Im Laufe der Erkundungstour wurden immer mehr Personen in die Geschichte verwickelt. Neben helfenden Händen wie Archäologen und Psychologen gab es auch Tatverdächtige. Tiefer im Herzen der Stadt nahm die Geschichte klarere Linien an. Stück für Stück wurde unsere Navigationsfähigkeit besser und wir steuerten einen Punkt nach dem anderen zielsicher an. Die Route ist so ausgelegt, dass man die schönsten Orte der Stadt zu Gesicht bekommt.

Der Einsatz der Technik hat uns positiv überrascht. Kleine Filmausschnitte, Anrufe auf die eigene Mailbox und eine intuitiv verständliche WebApp trugen zum Erlebnis bei. Die WebApp lässt sowohl räumlich als auch inhaltlich keinen Orientierungsverlust zu und macht das Spielen überhaupt erst möglich. Denn außer Schatzkarte und Smartphone wird kein weiteres Material benötigt. Trotz des Bildschirm-fokussierten Spiels hebt man auf den Wegstrecken den Blick und erlebt die Stadt analog. Nach ungefähr drei Stunden lösten wir das letzte Rätsel, für das wir viele der zuvor gelösten benötigten, und beendeten das Spiel.

Mit unserer Quiche in der Hand fiel es uns rückblickend dann doch schwer, den roten Faden in der gesamten Geschichte zu rekonstruieren. Während der Schatzsuche erzeugten die plötzlichen Wendungen Spannung, wirkten im Gesamtbild aber etwas willkürlich und um des Rätsels Willen eingesetzt. Wir hätten uns auch gewünscht, dass die einzelnen Orte in die Rätsel eingebaut werden, man also tatsächlich Symbole an den Gebäuden oder Ähnliches einsetzt. Dass das möglich ist, hat uns eine frühere Schatzsuche von „My City Hunt“ in Frankfurt gezeigt. Außerdem hat uns der geschichtliche, aus klassischen Stadtführungen bekannte Aspekt gefehlt. Wir finden uns jetzt zwar im Stadtkern zurecht, doch die Häuserfassaden erzählen uns noch immer keine ihrer Geschichten. Wir haben trotz allem ein echtes Abenteuer erlebt und ein gutes Bild der Stadt bekommen. Wir würden das Event mit 3,5 von fünf Templerorden weiterempfehlen.

So schwelgten wir in Erinnerung und sahen der Taube nach, wie sie mit unserer Quiche über den Dächern der Stadt entschwand.

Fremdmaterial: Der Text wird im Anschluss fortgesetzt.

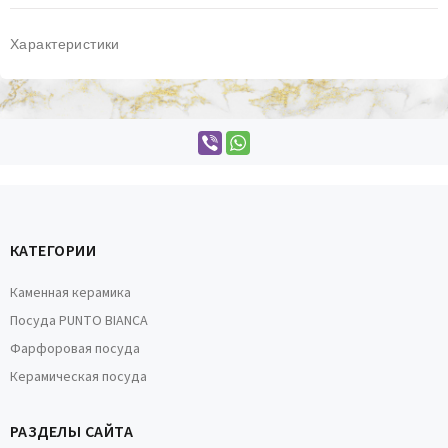
Характеристики
КАТЕГОРИИ
Каменная керамика
Посуда PUNTO BIANCA
Фарфоровая посуда
Керамическая посуда
РАЗДЕЛЫ САЙТА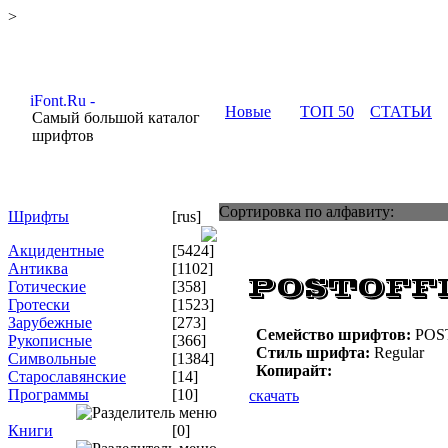
>
Новые
ТОП 50
СТАТЬИ
Самый большой каталог
шрифтов
Сортировка по алфавиту:
Шрифты
[rus]
Акцидентные
[5424]
Антиква
[1102]
Готические
[358]
Гротески
[1523]
Зарубежные
[273]
Семейство шрифтов:
POS
Рукописные
[366]
Стиль шрифта:
Regular
Символьные
[1384]
Копирайт:
Старославянские
[14]
Программы
[10]
скачать
Книги
[0]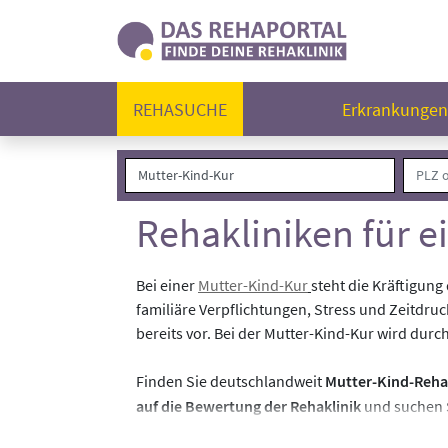
REHASUCHE
Erkrankunge
Rehakliniken für e
Bei einer
Mutter-Kind-Kur
steht die Kräftigun
familiäre Verpflichtungen, Stress und Zeitdr
bereits vor. Bei der Mutter-Kind-Kur wird dur
Finden Sie deutschlandweit
Mutter-Kind-Reha
auf die Bewertung der Rehaklinik
und suchen S
finden Sie in den jeweiligen Klinikprofilen.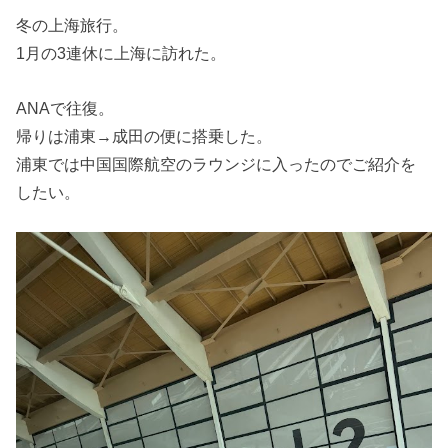
冬の上海旅行。
1月の3連休に上海に訪れた。
ANAで往復。
帰りは浦東→成田の便に搭乗した。
浦東では中国国際航空のラウンジに入ったのでご紹介を
したい。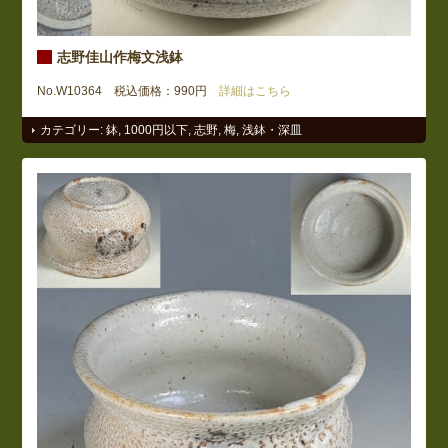
志野佳山作梅文浅鉢
No.W10364 税込価格：990円
詳細はこちら
カテゴリー:
鉢
,
1000円以下
,
志野
,
梅
,
浅鉢・深皿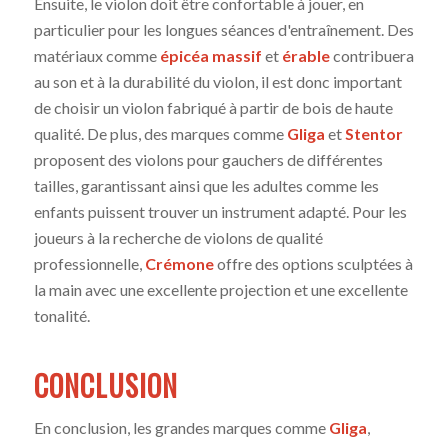
Ensuite, le violon doit être confortable à jouer, en
particulier pour les longues séances d'entraînement. Des
matériaux comme
épicéa massif
et
érable
contribuera
au son et à la durabilité du violon, il est donc important
de choisir un violon fabriqué à partir de bois de haute
qualité. De plus, des marques comme
Gliga
et
Stentor
proposent des violons pour gauchers de différentes
tailles, garantissant ainsi que les adultes comme les
enfants puissent trouver un instrument adapté. Pour les
joueurs à la recherche de violons de qualité
professionnelle,
Crémone
offre des options sculptées à
la main avec une excellente projection et une excellente
tonalité.
CONCLUSION
En conclusion, les grandes marques comme
Gliga
,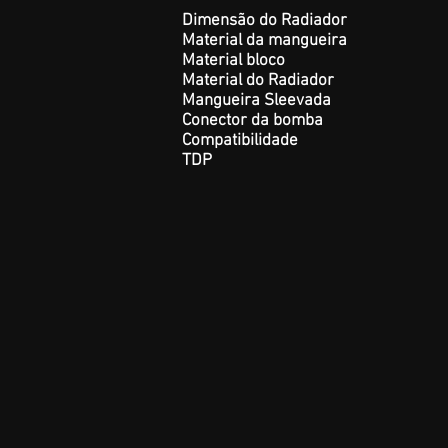
Dimensão do Radiador
Material da mangueira
Material bloco
Material do Radiador
Mangueira Sleevada
Conector da bomba
Compatibilidade
TDP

Text & Fotos: Lina Bucher, Theresa Drobnik, Lisa Hessenthaler

web_Schatzsuche1-Kopie

Ablauf

Online bucht man ein Ticket für 12,99 Euro pro Person. Wir empfehlen das Spiel ab zwölf Jahren, drei Stunden sollte man dazu einplanen. Die Schatzkarte muss zu Hause ausgedruckt werden und es wird ein Mobiltelefon mit durchgehender Internetverbindung benötigt. Das Spiel ist Corona-geeignet, weil es gut in Zweier-Gruppen und draußen gespielt werden kann.

Tipp: Touristen können mit „MyCityHunt“ die Stadt auf eigene Faust erkunden und bekommen einen räumlichen Eindruck der Stadt. Jedoch fehlt der geschichtliche Aspekt einer klassischen Stadtführung. Für ortskundige größere Gruppen empfehlen wir einen Wettstreit zwischen den Gruppen, zum Beispiel auf Zeit.